== ACTION ITEM ==
Take the stretch from the line containing "What is the sum of all values?" through the line containing "True or false: Force", change "average" to "mean", and return only those lines with nothing else altered.

== EXTRACTED RECORDS ==
:::
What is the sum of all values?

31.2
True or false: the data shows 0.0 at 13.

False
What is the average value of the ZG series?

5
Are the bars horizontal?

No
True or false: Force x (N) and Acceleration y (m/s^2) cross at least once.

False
:::
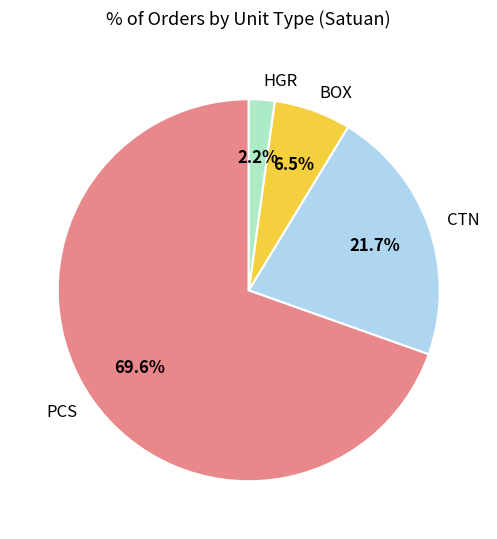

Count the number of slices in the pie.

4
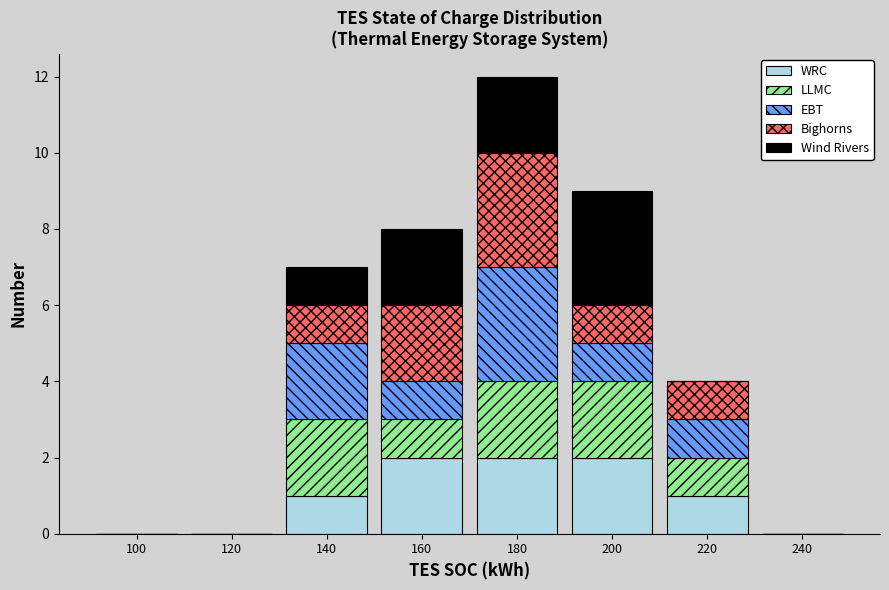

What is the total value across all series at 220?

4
:::
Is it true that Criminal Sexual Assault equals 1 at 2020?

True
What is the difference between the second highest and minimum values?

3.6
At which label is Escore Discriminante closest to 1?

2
:::
== REPLY ==
What is the sum of all values?

31.2
True or false: the data shows 0.0 at 13.

False
What is the mean value of the ZG series?

5
Are the bars horizontal?

No
True or false: Force x (N) and Acceleration y (m/s^2) cross at least once.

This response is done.